Similarly with updates to cross-cutting concerns. Say there's a breaking change to your logging or testing framework, or an encryption library, or something like that. You can force all your teams to down tools and to synchronize in collaborating on one monster commit to The Monolith that will update everything at once - or you can tell everyone to update their own microservices, at their own pace (but by a given deadline, if InfoSec so demands), without blocking each other. Making _and testing and deploying_ one large commit containing lots of changes is, counter-intuitively, much harder than making lots of small commits containing the same quantity of actual change - your IDE can find-and-replace easily across the monorepo, but most updates due to breaking changes require human intervention and cannot be scripted. The ability for different microservices within the same company to consume different versions of the same utility library at the same time (as they are gradually, independently, updated) is a _benefit_, not a drawback.

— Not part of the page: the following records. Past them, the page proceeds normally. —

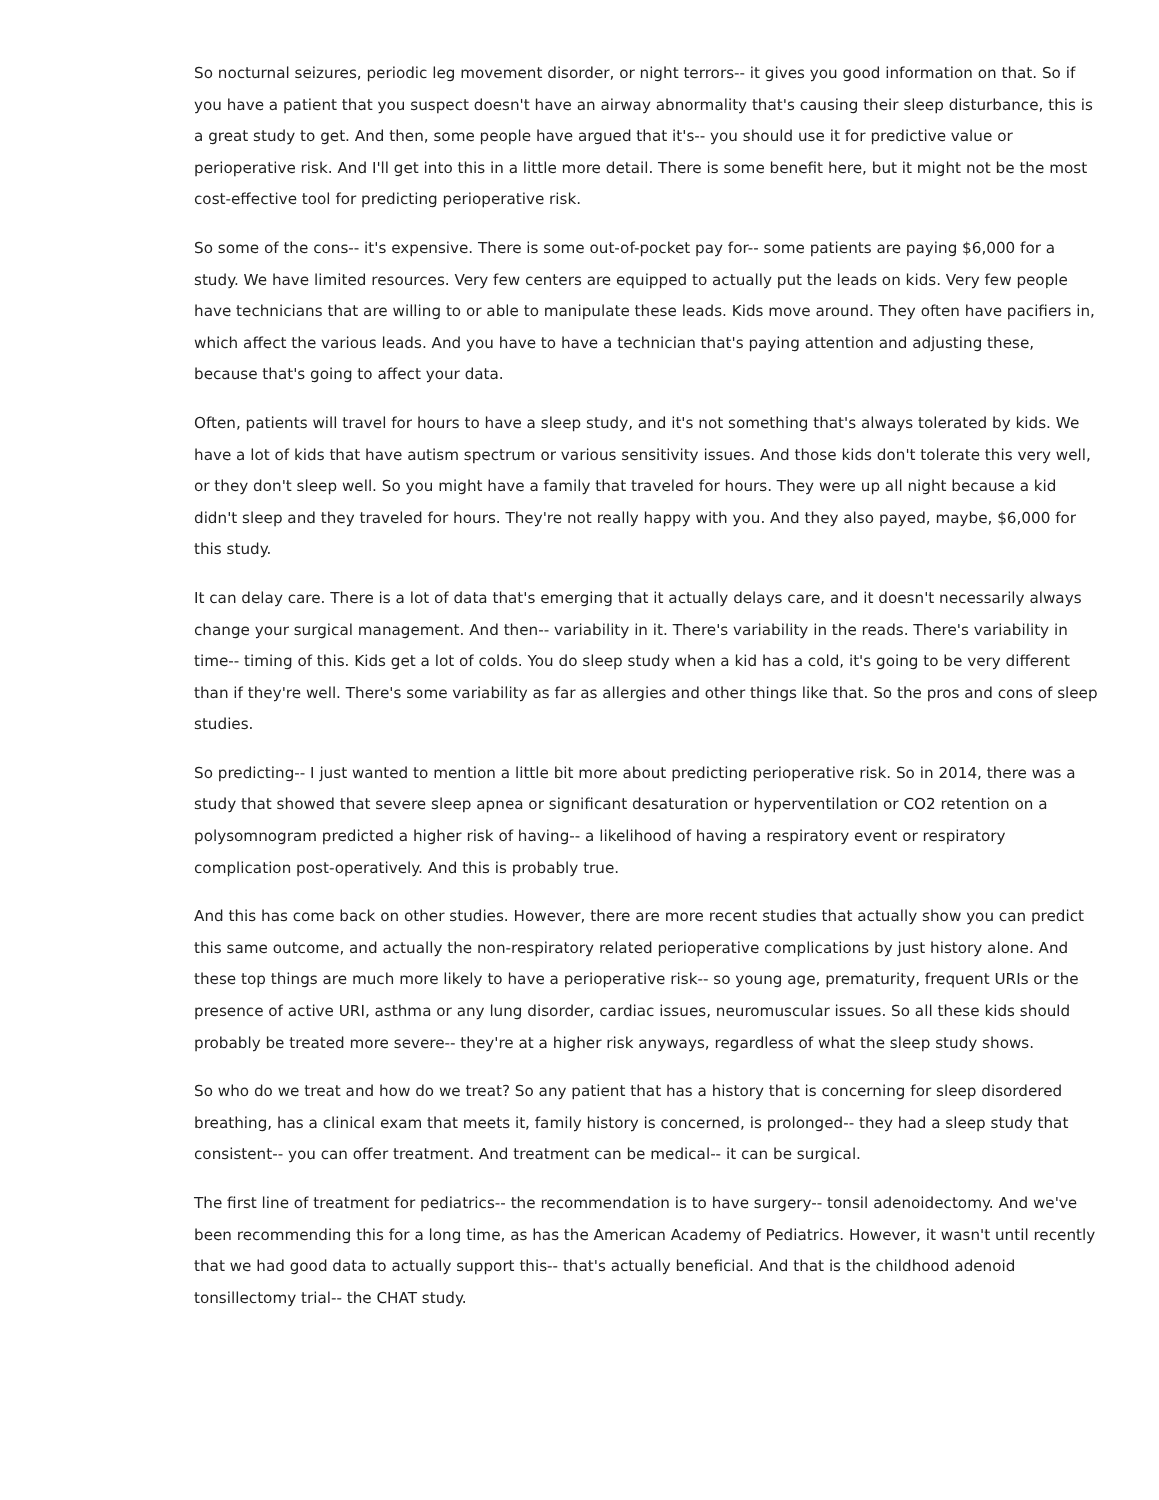So nocturnal seizures, periodic leg movement disorder, or night terrors-- it gives you good information on that. So if you have a patient that you suspect doesn't have an airway abnormality that's causing their sleep disturbance, this is a great study to get. And then, some people have argued that it's-- you should use it for predictive value or perioperative risk. And I'll get into this in a little more detail. There is some benefit here, but it might not be the most cost-effective tool for predicting perioperative risk.
So some of the cons-- it's expensive. There is some out-of-pocket pay for-- some patients are paying $6,000 for a study. We have limited resources. Very few centers are equipped to actually put the leads on kids. Very few people have technicians that are willing to or able to manipulate these leads. Kids move around. They often have pacifiers in, which affect the various leads. And you have to have a technician that's paying attention and adjusting these, because that's going to affect your data.
Often, patients will travel for hours to have a sleep study, and it's not something that's always tolerated by kids. We have a lot of kids that have autism spectrum or various sensitivity issues. And those kids don't tolerate this very well, or they don't sleep well. So you might have a family that traveled for hours. They were up all night because a kid didn't sleep and they traveled for hours. They're not really happy with you. And they also payed, maybe, $6,000 for this study.
It can delay care. There is a lot of data that's emerging that it actually delays care, and it doesn't necessarily always change your surgical management. And then-- variability in it. There's variability in the reads. There's variability in time-- timing of this. Kids get a lot of colds. You do sleep study when a kid has a cold, it's going to be very different than if they're well. There's some variability as far as allergies and other things like that. So the pros and cons of sleep studies.
So predicting-- I just wanted to mention a little bit more about predicting perioperative risk. So in 2014, there was a study that showed that severe sleep apnea or significant desaturation or hyperventilation or CO2 retention on a polysomnogram predicted a higher risk of having-- a likelihood of having a respiratory event or respiratory complication post-operatively. And this is probably true.
And this has come back on other studies. However, there are more recent studies that actually show you can predict this same outcome, and actually the non-respiratory related perioperative complications by just history alone. And these top things are much more likely to have a perioperative risk-- so young age, prematurity, frequent URIs or the presence of active URI, asthma or any lung disorder, cardiac issues, neuromuscular issues. So all these kids should probably be treated more severe-- they're at a higher risk anyways, regardless of what the sleep study shows.
So who do we treat and how do we treat? So any patient that has a history that is concerning for sleep disordered breathing, has a clinical exam that meets it, family history is concerned, is prolonged-- they had a sleep study that consistent-- you can offer treatment. And treatment can be medical-- it can be surgical.
The first line of treatment for pediatrics-- the recommendation is to have surgery-- tonsil adenoidectomy. And we've been recommending this for a long time, as has the American Academy of Pediatrics. However, it wasn't until recently that we had good data to actually support this-- that's actually beneficial. And that is the childhood adenoid tonsillectomy trial-- the CHAT study.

> a library call[...]is much more performant [...than] these expensive boundaries

I mean, no argument here - but latency tends to be excessively sought by developers, beyond the point of actual experience improvement. If it's your limiting factor, then by all means look for ways to improve it - but designing for fast development and deployment has paid far greater dividends, in my experience, than overly optimizing for latency.




> Monoliths _force_ you to update your caller and callee at the same time

It's possible to migrate method calls incrementally (create a new method or add a parameter). In large codebases, it's necessary to migrate incrementally. The techniques overlap those of changing an RPC method.


That's fair! The point about shared cross-cutting concerns still applies, but yeah, that's a fair point - thank you for pointing that out!